Comparison of MIMO and MISO

As described in Sect. 4.3, the July 2018 weather data are utilised to get weather prediction using the same format described in Sect. 4.2. Similarly, the WRF model is run in forecast mode using the July 2018 data to compare results. Both WRF and model predicted values are compared with respect to the ground truth and calculated the MSE. Table 2 represents the MSE comparison values for each variable.

Table 2. Comparison of models (Less MSE is better)

When comparing the Table 2 figures, the proposed deep model provides comparatively best results in eight occasions out of 10. The WRF model provides the best results for the Snow and Soil Moisture (SMOIS) variables. In both occasions, these error figures are quite small. For example, MSE for the variable snow is 0.0168574 kg/m2. This is quite a small and therefore, negligible.

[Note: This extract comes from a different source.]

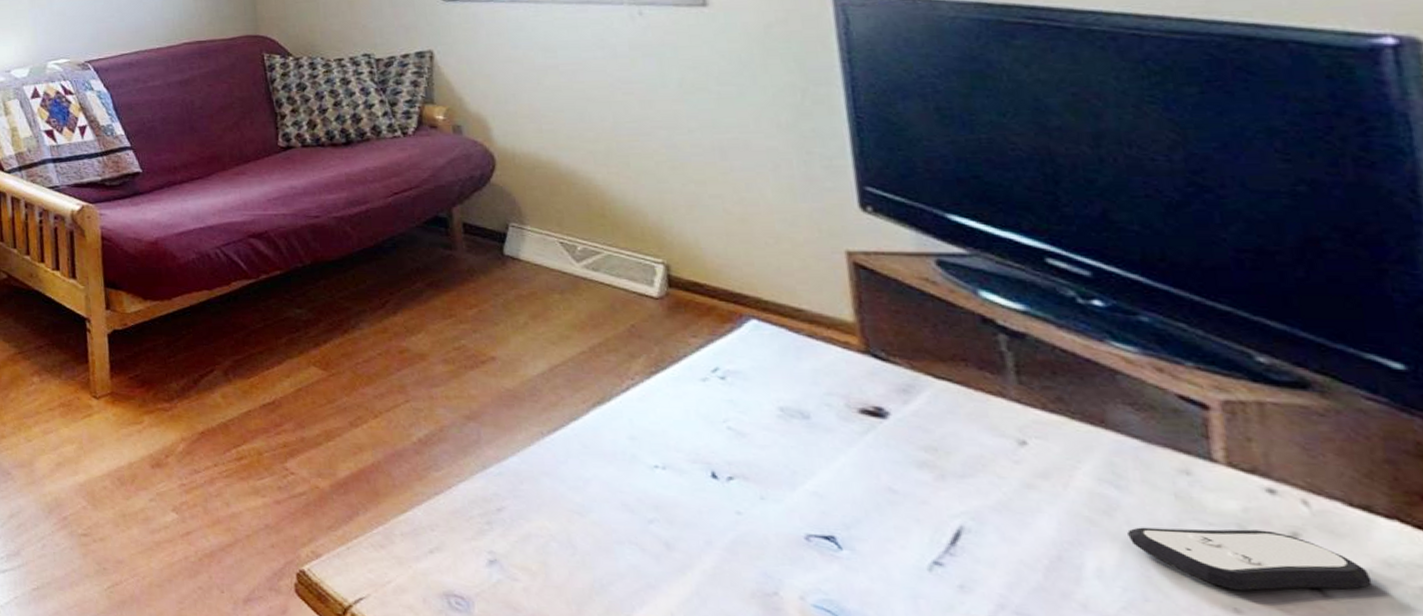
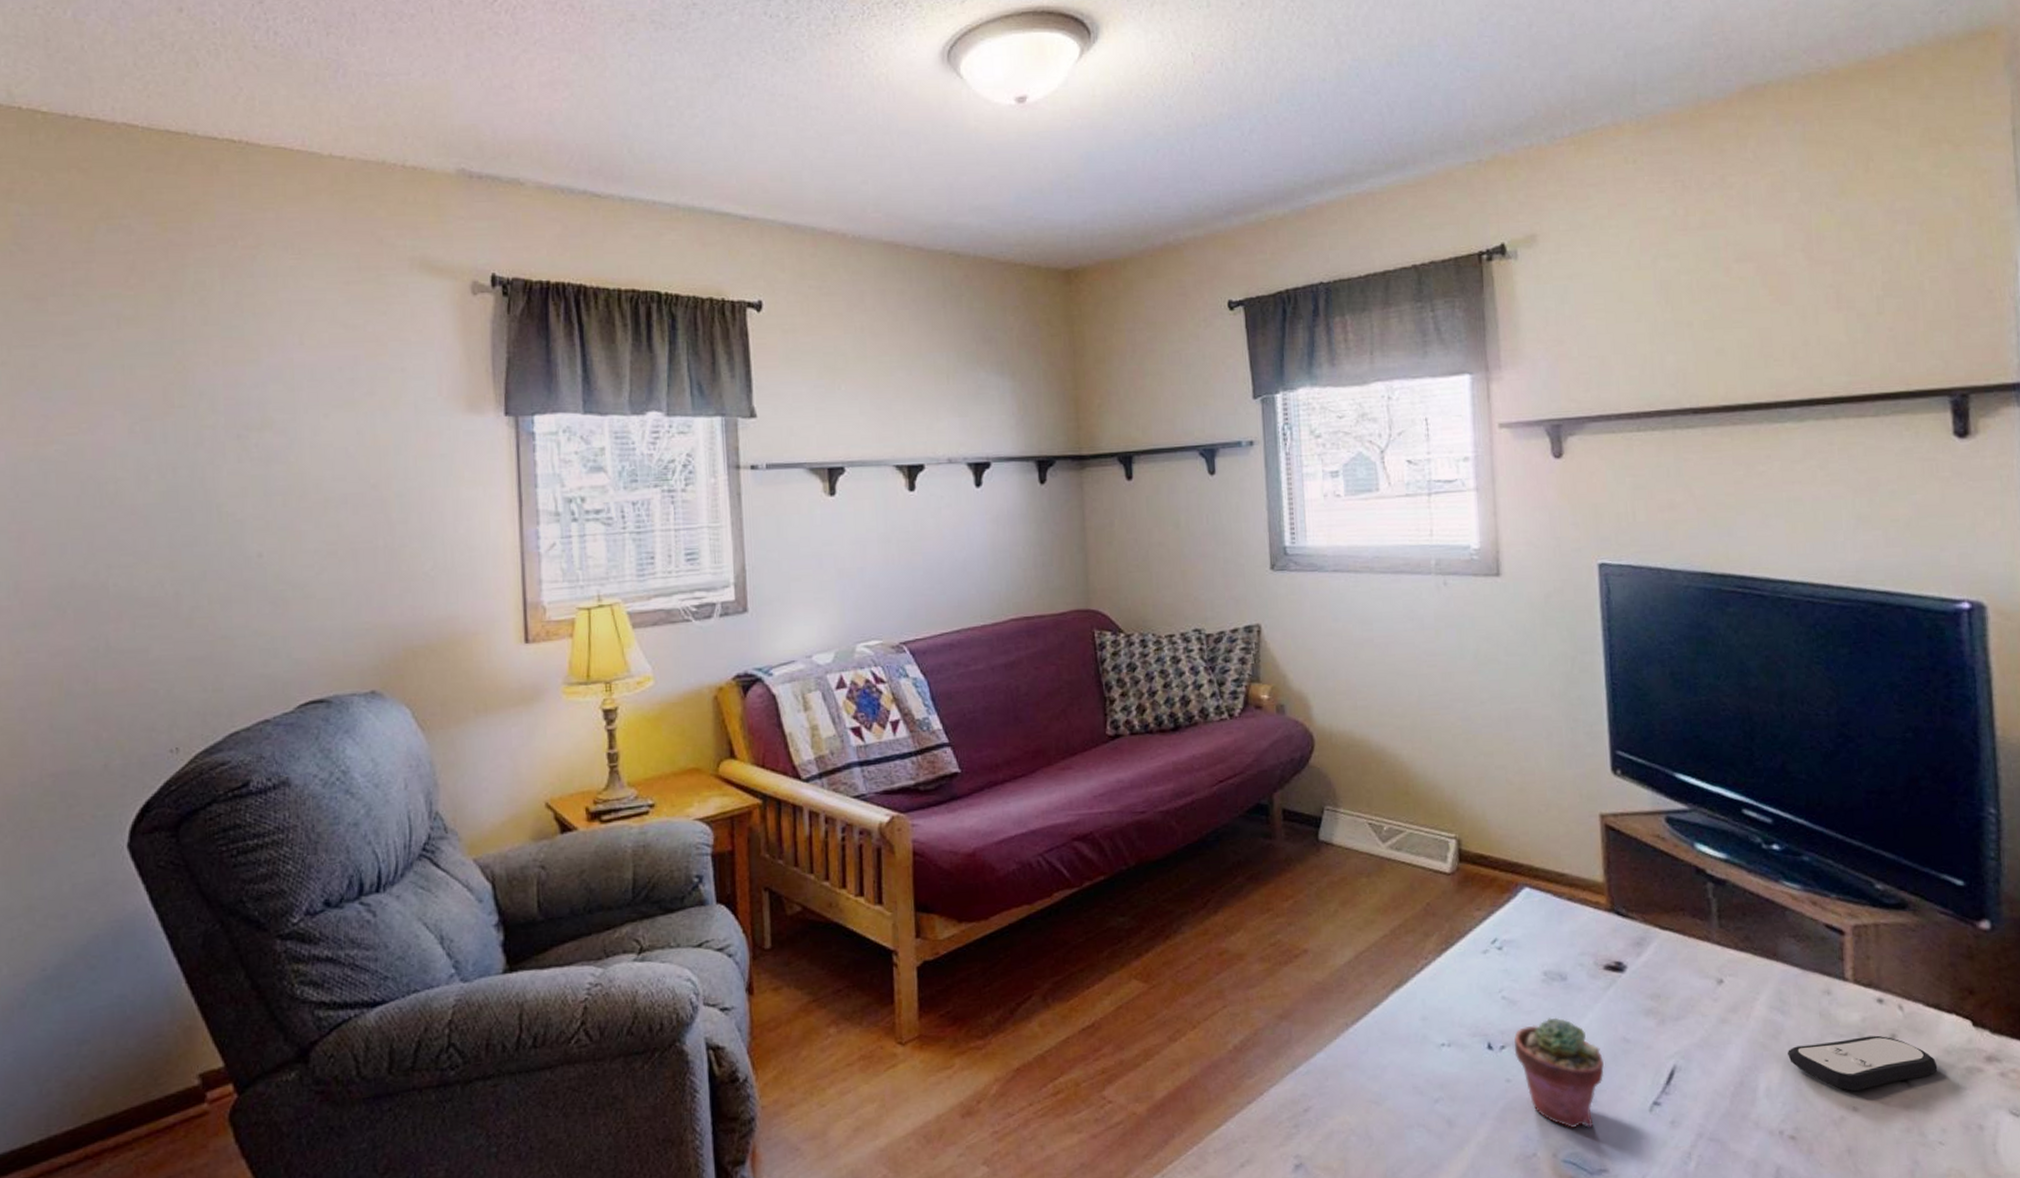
potted succulent: none [745,455,864,577] -> present [1514,1017,1604,1129]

Similarly, the SMOIS has got a minimal and negligible error value.

6 Conclusion and Future Work

In this paper, we demonstrate that the proposed lightweight deep model can be utilised for short-term weather forecasting. The model outperformed the state-of-the-art WRF model. The proposed model could run on a standalone computer unit and it could easily be deployed in a selected geographical region. Furthermore, the proposed model is able to overcome some challenges within the WRF model, such as the understanding of the model and its installation, as well as its running and portability. In particular, the deep model is portable and can be easily installed into a Python environment for an effective results [9, 14]. This process is highly efficient compared to the WRF model.

This research is carried out using ten different surface weather parameters and an increased number of inputs would probably lead to enhanced results. However, it will increase the model complexity requiring a large number of parameters to estimate. Furthermore, January to May weather data is utilised to train the deep model and the increase in the size of training dataset could help towards an improved results in a deep learning network [14]. Besides, we used the MIMO approach within this research to predict weather data. Figure 4 shows that the MISO approach produces better MSE values compared to the MIMO. Therefore, there is a huge potential that the MISO approach will increase the accuracy of the results even this method is less efficient compared to the MIMO. These are our future experimentation.